Cheshire HR Service (NHS) is a rare example of successful cross-organisational service provision. It was formed in the first half of 2007 by combining elements of the HR activities of three sovereign NHS trusts (East Cheshire NHS Trust, Central and Eastern Cheshire PCT and Western Cheshire PCT).
Described as a service level agreement (SLA) partnership arrangement, the service is provided by East Cheshire NHS Trust and provides Cheshire HR services to the three trusts through clear SLA arrangements.
Its activities are overseen by a complex governance structure and each trust has its own monitoring arrangements to consider the partnership’s performance against objectives, key performance indicators and budget. An HR strategy committee with CEOs, Directors of Finance and HR provides overall direction.
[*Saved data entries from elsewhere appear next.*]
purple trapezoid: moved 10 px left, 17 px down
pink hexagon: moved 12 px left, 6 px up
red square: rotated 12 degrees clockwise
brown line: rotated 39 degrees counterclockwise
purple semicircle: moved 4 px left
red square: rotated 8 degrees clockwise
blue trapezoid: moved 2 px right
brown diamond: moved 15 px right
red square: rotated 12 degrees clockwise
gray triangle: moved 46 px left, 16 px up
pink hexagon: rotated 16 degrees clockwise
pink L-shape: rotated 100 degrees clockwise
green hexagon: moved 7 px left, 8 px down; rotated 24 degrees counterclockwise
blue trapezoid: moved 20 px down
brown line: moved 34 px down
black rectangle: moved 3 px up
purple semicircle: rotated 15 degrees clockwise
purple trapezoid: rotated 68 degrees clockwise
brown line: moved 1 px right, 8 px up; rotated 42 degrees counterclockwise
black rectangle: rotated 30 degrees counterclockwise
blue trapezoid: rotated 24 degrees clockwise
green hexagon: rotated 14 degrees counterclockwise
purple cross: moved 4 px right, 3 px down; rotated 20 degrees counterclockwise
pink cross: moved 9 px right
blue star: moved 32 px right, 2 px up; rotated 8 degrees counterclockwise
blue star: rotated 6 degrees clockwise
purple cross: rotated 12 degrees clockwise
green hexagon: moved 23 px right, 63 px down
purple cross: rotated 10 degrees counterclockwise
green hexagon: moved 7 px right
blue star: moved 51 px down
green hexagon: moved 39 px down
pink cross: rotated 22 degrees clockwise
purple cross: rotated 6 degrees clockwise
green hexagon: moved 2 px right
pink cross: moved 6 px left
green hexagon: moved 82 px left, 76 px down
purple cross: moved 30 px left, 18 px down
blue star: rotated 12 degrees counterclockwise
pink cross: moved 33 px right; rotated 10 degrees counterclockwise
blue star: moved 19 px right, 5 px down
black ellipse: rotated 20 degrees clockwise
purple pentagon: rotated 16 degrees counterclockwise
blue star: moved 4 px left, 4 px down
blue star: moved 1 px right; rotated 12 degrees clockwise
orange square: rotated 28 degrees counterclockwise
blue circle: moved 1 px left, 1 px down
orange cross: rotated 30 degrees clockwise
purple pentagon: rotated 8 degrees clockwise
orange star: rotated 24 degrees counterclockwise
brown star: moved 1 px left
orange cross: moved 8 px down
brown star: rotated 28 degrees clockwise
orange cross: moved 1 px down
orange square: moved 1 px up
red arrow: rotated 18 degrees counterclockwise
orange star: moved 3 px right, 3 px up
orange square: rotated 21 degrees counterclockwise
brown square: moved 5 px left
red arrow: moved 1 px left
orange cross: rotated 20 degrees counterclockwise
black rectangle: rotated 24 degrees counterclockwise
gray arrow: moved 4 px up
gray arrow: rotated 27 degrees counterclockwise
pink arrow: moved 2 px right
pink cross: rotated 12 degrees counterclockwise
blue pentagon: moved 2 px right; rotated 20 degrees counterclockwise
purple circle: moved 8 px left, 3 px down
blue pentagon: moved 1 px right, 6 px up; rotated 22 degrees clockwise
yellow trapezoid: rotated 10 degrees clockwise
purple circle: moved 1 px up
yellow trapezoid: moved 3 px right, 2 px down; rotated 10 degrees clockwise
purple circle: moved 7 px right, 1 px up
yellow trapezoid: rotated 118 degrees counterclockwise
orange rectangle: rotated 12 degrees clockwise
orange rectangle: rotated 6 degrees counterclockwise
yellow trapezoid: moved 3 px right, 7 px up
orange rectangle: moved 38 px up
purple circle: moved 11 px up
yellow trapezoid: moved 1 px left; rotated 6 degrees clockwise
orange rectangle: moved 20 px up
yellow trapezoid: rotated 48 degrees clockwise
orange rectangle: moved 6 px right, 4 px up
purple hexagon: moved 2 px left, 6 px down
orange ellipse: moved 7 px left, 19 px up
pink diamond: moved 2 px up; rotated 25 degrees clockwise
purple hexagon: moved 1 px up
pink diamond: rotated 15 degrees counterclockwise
Cheshire HR Service provides the following shared services:
• HR administration (including recruitment services, management information, records management)
• Learning and development
• Employee benefits and support service
• Occupational health and counselling
• Payroll – now outsourced but centrally overseen.
In addition, there is a small business management team that oversees the partnership’s business arrangements and facilitates the infrastructure of meetings, performance, finance and technology.
There are also business partner teams for each of the trusts that cover strategic development, employee relations, policy development, workforce planning, diversity and employee engagement.
A review of its first year of operation revealed:
• A more ‘committed relationship’ between HR and the organisation
• Increased internal benchmarking and an associated questioning approach to service delivery.
• A more commercial and cost aware attitude to service provision among HR staff
• Better career opportunities and access to training.
There is still room for improvement, however. Areas to be developed in the next year include improving IT synergy between the trusts, avoiding a steady increase in demand from some customers, while making others more aware of the service delivery model and developing an induction programme for new entrants to HR, so that they understand the model’s features.
The key thing to learn from Cheshire HR service is that there is no ‘one size fits all’ model for successful shared services implementation.